Mrs. McAliskey was speaking after Dr. Conor Kenny, of Médecins Sans Frontières, discussed his own experiences working with migrants in Greece in the 2017 Seamus Deane Annual Lecture

The Cookstown community worker, who in her role as a director of the South Tyrone Empowerment Programme (STEP), actively promotes migrant workers’ rights, said Derry could become a real place of refuge for immigrants. She said large charities with deep pockets should be asked to ringfence funding to tackle homelessness among migrants and native citizens alike.

“Public pressure at local level could ensure that they invest some of their own money in direct service so that a homeless person has a bed for the night rather than a sad story of how the government won’t pay the charity to provide the bed. Every council, city, town, could have a ‘No Recourse to Public Funds Crisis Fund’ for those people living in their area who were destitute,” she said.

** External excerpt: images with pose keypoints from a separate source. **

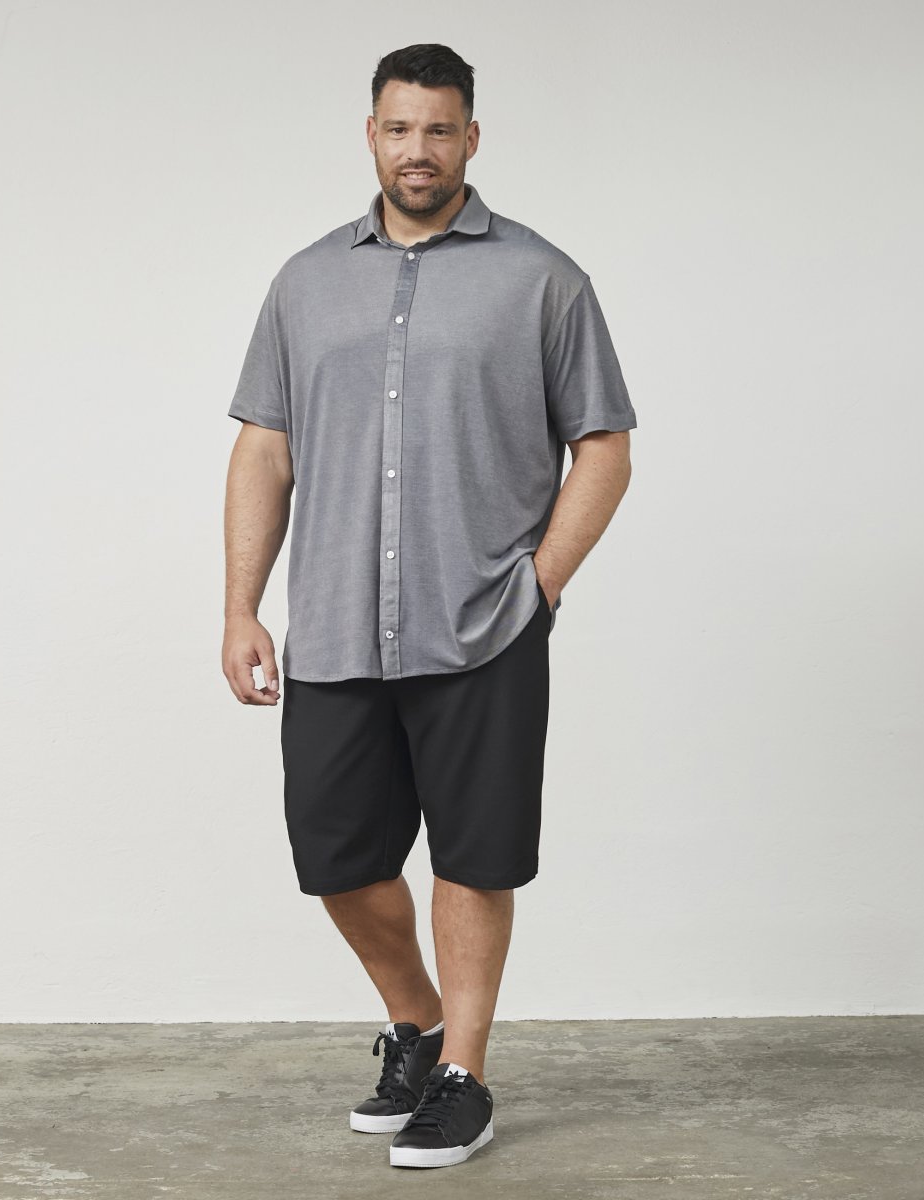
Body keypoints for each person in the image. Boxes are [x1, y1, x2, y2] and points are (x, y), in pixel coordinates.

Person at [221, 43, 636, 1170]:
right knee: (338, 856)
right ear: (371, 135)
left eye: (440, 130)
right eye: (400, 129)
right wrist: (241, 606)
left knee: (474, 857)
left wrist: (538, 583)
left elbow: (604, 447)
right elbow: (265, 449)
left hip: (483, 624)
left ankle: (465, 1077)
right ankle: (419, 1024)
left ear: (471, 139)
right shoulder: (304, 283)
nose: (419, 151)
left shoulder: (543, 279)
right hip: (335, 624)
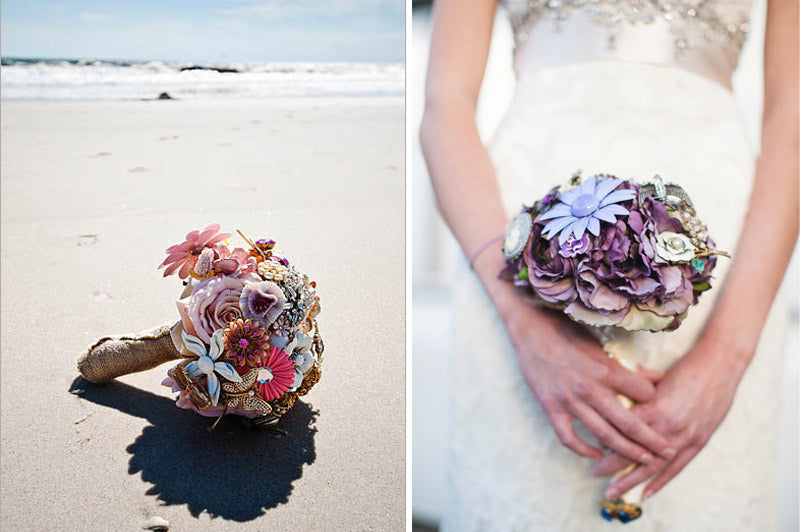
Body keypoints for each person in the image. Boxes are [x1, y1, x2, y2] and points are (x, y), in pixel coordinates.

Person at [420, 0, 797, 529]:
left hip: (723, 274)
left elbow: (794, 111)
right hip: (515, 259)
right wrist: (524, 323)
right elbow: (445, 105)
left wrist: (727, 354)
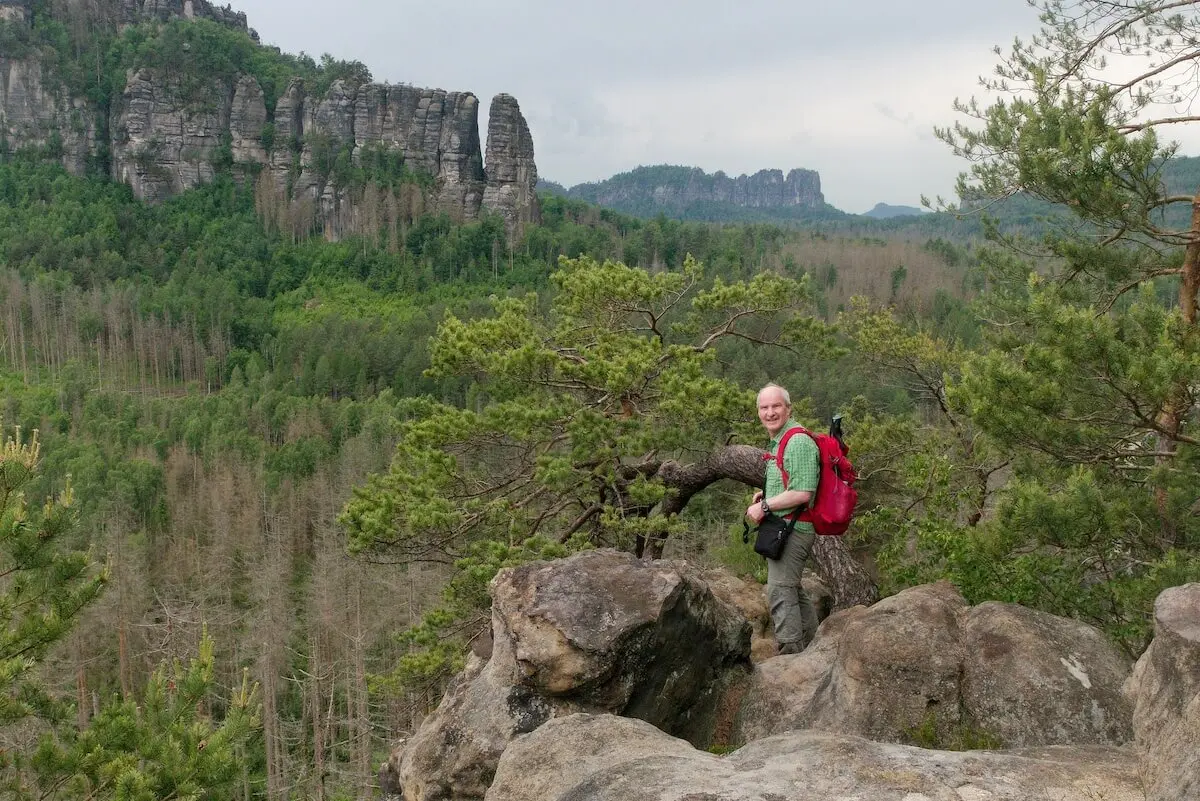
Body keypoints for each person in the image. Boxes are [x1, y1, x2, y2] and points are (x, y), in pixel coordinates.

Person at [745, 383, 820, 655]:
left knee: (779, 591)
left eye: (776, 406)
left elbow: (802, 492)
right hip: (784, 526)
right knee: (791, 589)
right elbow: (790, 481)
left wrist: (765, 507)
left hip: (793, 529)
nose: (770, 412)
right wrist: (767, 494)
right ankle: (815, 647)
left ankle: (791, 655)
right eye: (764, 407)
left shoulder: (797, 442)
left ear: (788, 408)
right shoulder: (781, 440)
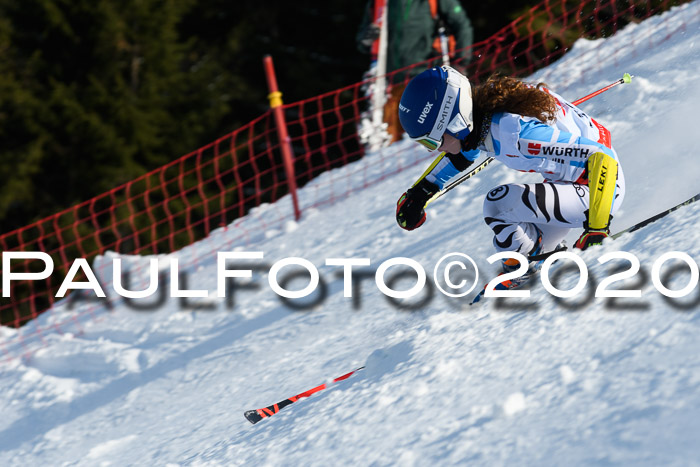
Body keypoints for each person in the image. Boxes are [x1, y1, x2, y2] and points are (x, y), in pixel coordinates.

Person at [395, 65, 625, 290]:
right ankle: (535, 259)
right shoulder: (485, 114)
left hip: (598, 189)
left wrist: (597, 228)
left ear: (456, 122)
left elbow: (602, 156)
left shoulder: (517, 134)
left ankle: (527, 267)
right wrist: (420, 193)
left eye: (432, 141)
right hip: (568, 185)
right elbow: (464, 152)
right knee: (516, 226)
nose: (433, 150)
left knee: (499, 204)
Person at [357, 0, 474, 144]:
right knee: (390, 143)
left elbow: (462, 26)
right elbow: (362, 42)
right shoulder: (379, 3)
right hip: (389, 86)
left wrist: (461, 62)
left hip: (428, 82)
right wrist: (366, 38)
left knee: (428, 137)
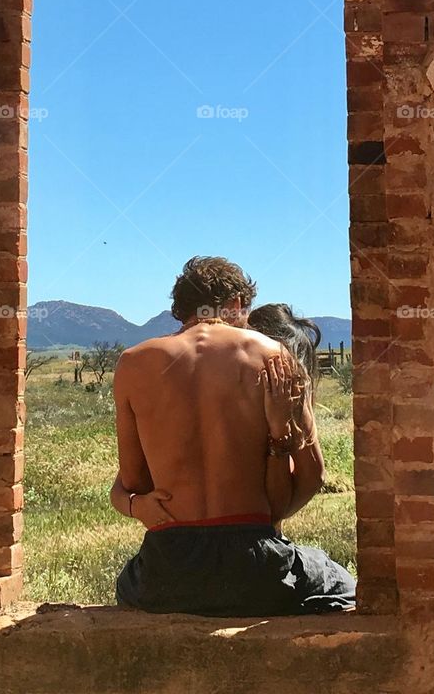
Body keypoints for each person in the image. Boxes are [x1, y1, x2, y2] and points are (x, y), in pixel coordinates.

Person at [110, 257, 356, 615]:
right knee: (343, 586)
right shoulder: (273, 356)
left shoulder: (133, 362)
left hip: (168, 568)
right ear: (237, 305)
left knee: (126, 585)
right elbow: (313, 474)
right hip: (256, 563)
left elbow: (133, 480)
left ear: (181, 310)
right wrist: (265, 518)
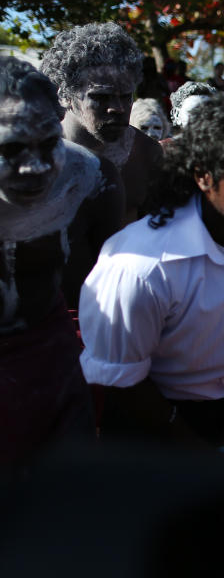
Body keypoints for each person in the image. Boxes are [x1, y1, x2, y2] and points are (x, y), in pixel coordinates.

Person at [78, 92, 224, 447]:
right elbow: (123, 382)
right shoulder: (138, 266)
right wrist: (199, 454)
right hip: (149, 421)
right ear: (204, 177)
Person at [0, 57, 121, 464]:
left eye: (47, 144)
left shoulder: (87, 177)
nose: (34, 166)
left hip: (53, 356)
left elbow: (111, 275)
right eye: (12, 148)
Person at [40, 22, 162, 226]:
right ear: (64, 96)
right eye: (101, 97)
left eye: (125, 96)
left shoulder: (146, 154)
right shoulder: (31, 156)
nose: (118, 108)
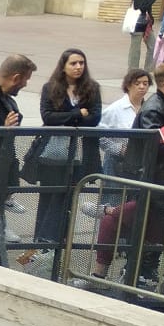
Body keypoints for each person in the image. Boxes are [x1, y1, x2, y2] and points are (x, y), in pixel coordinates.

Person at [33, 48, 102, 250]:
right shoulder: (50, 88)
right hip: (52, 153)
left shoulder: (92, 88)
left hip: (80, 153)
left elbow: (95, 118)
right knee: (48, 195)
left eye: (81, 63)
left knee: (68, 197)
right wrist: (77, 113)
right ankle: (40, 242)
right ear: (63, 66)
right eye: (73, 63)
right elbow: (48, 118)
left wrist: (69, 117)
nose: (78, 67)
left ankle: (59, 241)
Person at [127, 0, 157, 69]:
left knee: (153, 46)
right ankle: (133, 70)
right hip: (138, 24)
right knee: (135, 49)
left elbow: (148, 9)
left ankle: (148, 69)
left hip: (147, 25)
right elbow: (139, 8)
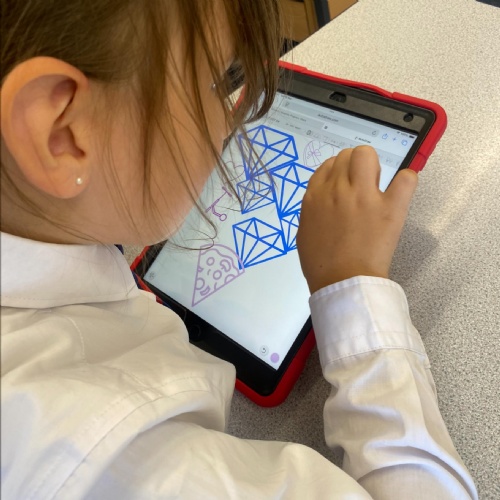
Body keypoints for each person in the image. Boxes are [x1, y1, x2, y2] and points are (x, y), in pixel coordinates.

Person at [0, 0, 478, 498]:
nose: (229, 122)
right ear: (61, 133)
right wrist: (352, 282)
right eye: (215, 83)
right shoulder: (115, 457)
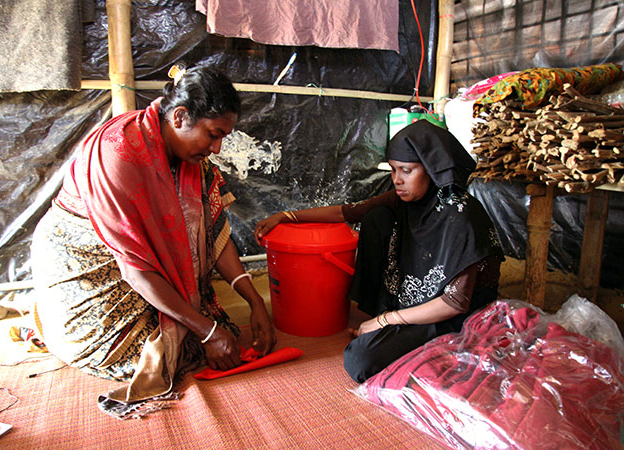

Communities can also take action by directly sponsoring refugees, said Mrs. McAliskey.

“There is a process through which a community partnership of local authorities; charities; community organisations; local employers and citizens can collectively and pro-actively offer a future to an individual or family within the immigration system. Every council, every city and town could offer one family a future.”

And Derry should continue work towards joining a growing league of ‘Sanctuary Cities’ worldwide, which she said were “beacons of hope whose names become known beyond the reach of city boundaries...places of welcome where human beings know their rights will be protected and they will be safe.”

She said such a move would allow “Derry City and its neighbourhood communities truly say ‘refugees are welcome here’.”